# A little help on this one.



## panama (Nov 24, 2011)

Hello. Could anyone please help me figure out some of the rental ads terms? 

This is what I got so far (not much I know )

Schön: nice
ruhige lage: quite location
Zimmer: Rooms
Wohnung: Apartment
Teilmöbliert: Partly furnished. ?? 
Wohnküche: Residential kitchen. ??
Wohnzimmer: Livingroom
Vermieten: Rent
Schlafzimmer: Bedroom
voll möbliert: Fully furnished.
Einbauküche: ??

Don´t understand the ones with ??

Any other important terms you think that I´m missing, please add it in.

Thanks

Alex


----------



## James3214 (Jun 25, 2009)

Here you are Alex..

Teilmöbliert: Partly furnished. correct
Wohnküche: eat in kitchen or a breakfast bar but part of the living room
Einbauküche: Fitted kitchen...be aware that in Germany they normally take the kitchen with them when they move...even fitted ones! or probably ask for the cost of it if they leave it here


----------



## panama (Nov 24, 2011)

thanks James. Do you think the same meaning of terms applies to rental ads in Austria?

Alex


----------



## ALKB (Jan 20, 2012)

James3214 said:


> Here you are Alex..
> 
> Teilmöbliert: Partly furnished. correct
> Wohnküche: eat in kitchen or a breakfast bar but part of the living room
> Einbauküche: Fitted kitchen...be aware that in Germany they normally take the kitchen with them when they move...even fitted ones! or probably ask for the cost of it if they leave it here


A Wohnküche actually just means that there is space for a table or at least some sort of seating.

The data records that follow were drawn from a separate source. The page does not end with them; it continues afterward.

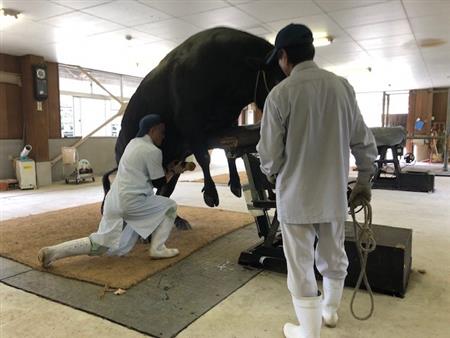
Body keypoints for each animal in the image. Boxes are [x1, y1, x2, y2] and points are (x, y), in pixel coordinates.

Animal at [102, 26, 284, 227]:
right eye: (277, 80)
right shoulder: (190, 125)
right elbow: (204, 157)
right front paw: (211, 193)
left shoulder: (229, 123)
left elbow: (228, 153)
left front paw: (235, 184)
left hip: (172, 169)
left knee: (163, 192)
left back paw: (176, 221)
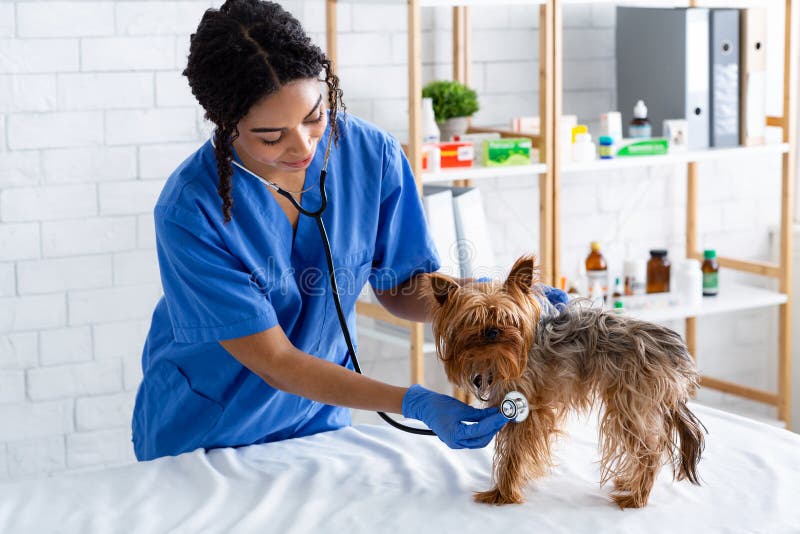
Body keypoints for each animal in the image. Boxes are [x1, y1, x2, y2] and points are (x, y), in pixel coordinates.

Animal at [424, 256, 708, 510]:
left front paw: (502, 493)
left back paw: (636, 497)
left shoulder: (526, 410)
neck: (501, 358)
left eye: (507, 318)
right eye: (474, 319)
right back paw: (629, 484)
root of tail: (674, 350)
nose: (492, 331)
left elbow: (512, 454)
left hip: (630, 403)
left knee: (649, 451)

An open-plan kitchen is often referred to as 'amerikanische Küche' (American kitchen) or 'offene Küche' (open kitchen).

It´s a very good idea to look at apartments that come with a fitted kitchen. Such a hassle to put them in yourself!

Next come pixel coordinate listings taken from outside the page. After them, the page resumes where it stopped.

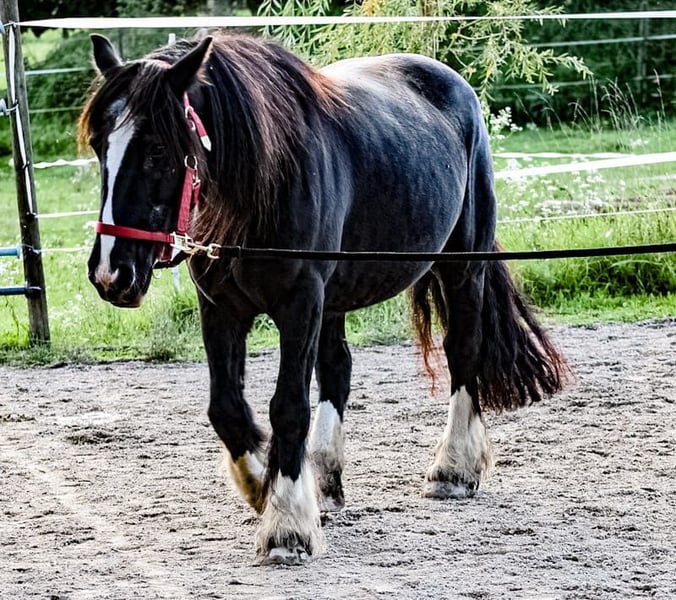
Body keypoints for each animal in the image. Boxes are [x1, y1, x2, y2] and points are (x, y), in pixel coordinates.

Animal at [80, 32, 567, 565]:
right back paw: (326, 477)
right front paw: (265, 487)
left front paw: (288, 523)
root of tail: (453, 82)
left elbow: (289, 407)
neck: (261, 186)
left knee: (463, 352)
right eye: (100, 146)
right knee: (338, 367)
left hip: (462, 266)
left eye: (158, 151)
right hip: (336, 299)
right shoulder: (222, 308)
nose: (110, 273)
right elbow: (226, 408)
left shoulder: (300, 304)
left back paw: (454, 469)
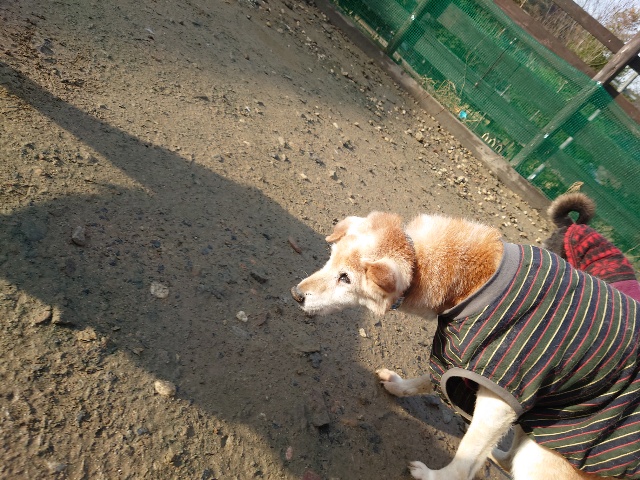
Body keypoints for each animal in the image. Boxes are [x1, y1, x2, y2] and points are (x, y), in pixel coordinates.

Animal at [291, 211, 640, 480]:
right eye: (330, 259)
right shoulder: (462, 358)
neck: (469, 283)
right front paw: (398, 386)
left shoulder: (503, 394)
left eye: (346, 279)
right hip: (536, 425)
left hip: (542, 456)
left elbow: (464, 463)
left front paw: (433, 476)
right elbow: (426, 380)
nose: (296, 295)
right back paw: (498, 455)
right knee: (510, 455)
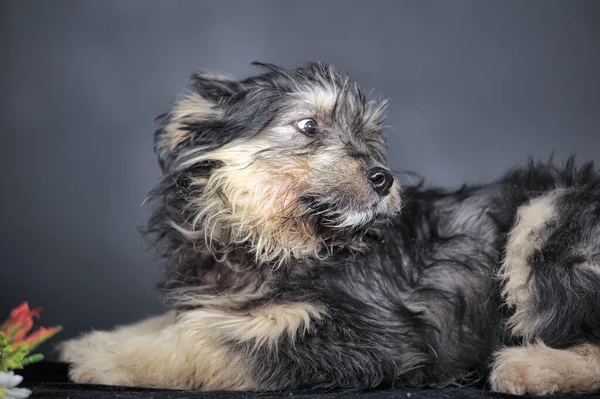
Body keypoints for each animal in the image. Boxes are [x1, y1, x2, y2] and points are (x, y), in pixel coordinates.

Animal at [58, 63, 600, 396]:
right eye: (308, 126)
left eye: (369, 137)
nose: (384, 178)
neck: (284, 244)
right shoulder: (227, 300)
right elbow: (185, 320)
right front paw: (100, 339)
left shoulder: (372, 339)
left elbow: (209, 341)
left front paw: (105, 358)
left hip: (545, 215)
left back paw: (530, 365)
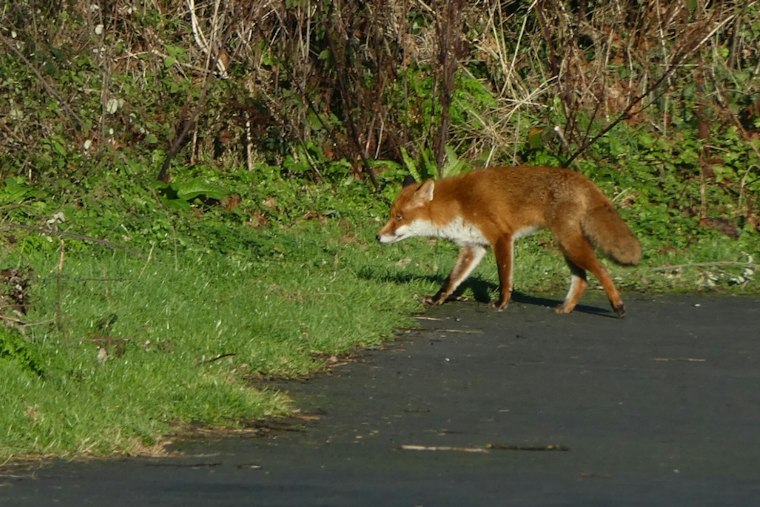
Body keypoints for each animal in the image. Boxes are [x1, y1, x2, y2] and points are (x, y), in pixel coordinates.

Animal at [376, 166, 641, 317]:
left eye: (399, 217)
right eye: (391, 215)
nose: (377, 236)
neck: (457, 204)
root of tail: (581, 178)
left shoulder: (501, 237)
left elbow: (505, 277)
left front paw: (502, 303)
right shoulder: (473, 247)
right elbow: (451, 281)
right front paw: (435, 300)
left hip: (569, 243)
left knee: (602, 270)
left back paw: (617, 306)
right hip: (566, 244)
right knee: (582, 278)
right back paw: (566, 308)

Terms should be pretty much the same in Austria but there can be some local differences and abbreviations.

Careful if you see 'Ablöse'! It means that the last tennant has installed something in the apartment (parquet flooring, a kitchen, built-in wardrobes, etc.) and wants a certain amount of money for that.

I noticed that in Austria, commission for letting agents is often called 'Honorar' while in Germany it´s 'Provision'.


----------